═════ MATERIAL PROVIDED

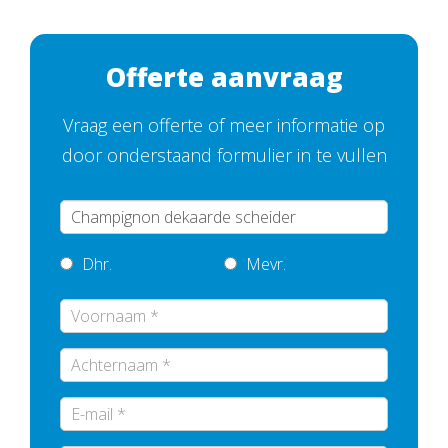
Offerte aanvraag
Vraag een offerte of meer informatie op
door onderstaand formulier in te vullen
Dhr.
Mevr.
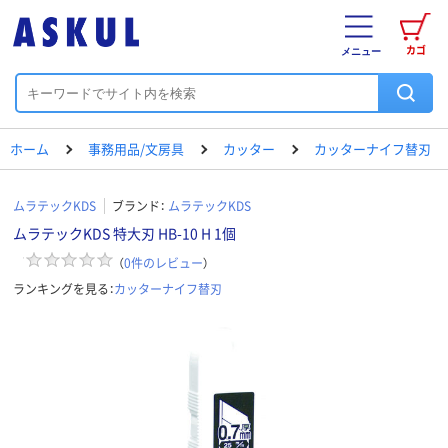
カゴ
メニュー
ホーム
事務用品/文房具
カッター
カッターナイフ替刃
ムラテックKDS
ブランド：
ムラテックKDS
ムラテックKDS 特大刃 HB-10 H 1個
（
0
件のレビュー
）
ランキングを見る：
カッターナイフ替刃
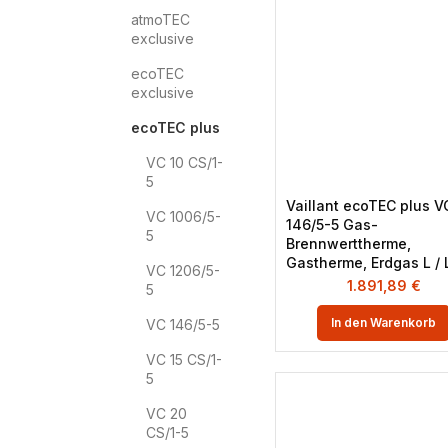
atmoTEC
exclusive
ecoTEC
exclusive
ecoTEC plus
VC 10 CS/1-
5
Vaillant ecoTEC plus V
VC 1006/5-
146/5-5 Gas-
5
Brennwerttherme,
Gastherme, Erdgas L / 
VC 1206/5-
1.891,89
€
5
In den Warenkorb
VC 146/5-5
VC 15 CS/1-
5
VC 20
CS/1-5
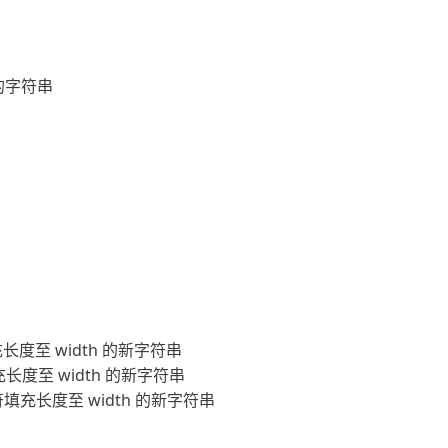
回新的字符串
充长度至 width 的新字符串
充长度至 width 的新字符串
字符填充长度至 width 的新字符串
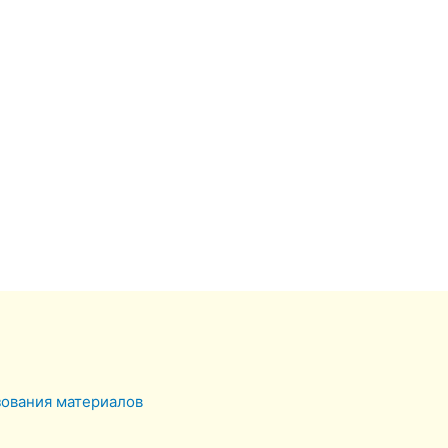
зования материалов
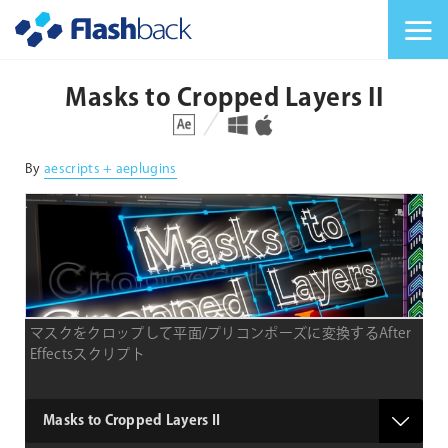
Flashback Japan Inc
メニューを切り替
Masks to Cropped Layers II
対応プラットフォーム
対応OS
By
aescripts + aeplugins
マスクをクロップして平面/プリコンポーズに変換するAfter
Effectsスクリプト
type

══════════

» **EXERCISE AIM**: Starting at the line that contains "Flashback Japan Inc", retype each remaining line of the records exactly; that line and the last line are both included.

» **TASK RESPONSE**:
Flashback Japan Inc
メニューを切り替
Masks to Cropped Layers II
対応プラットフォーム
対応OS
By
aescripts + aeplugins
マスクをクロップして平面/プリコンポーズに変換するAfter
Effectsスクリプト
type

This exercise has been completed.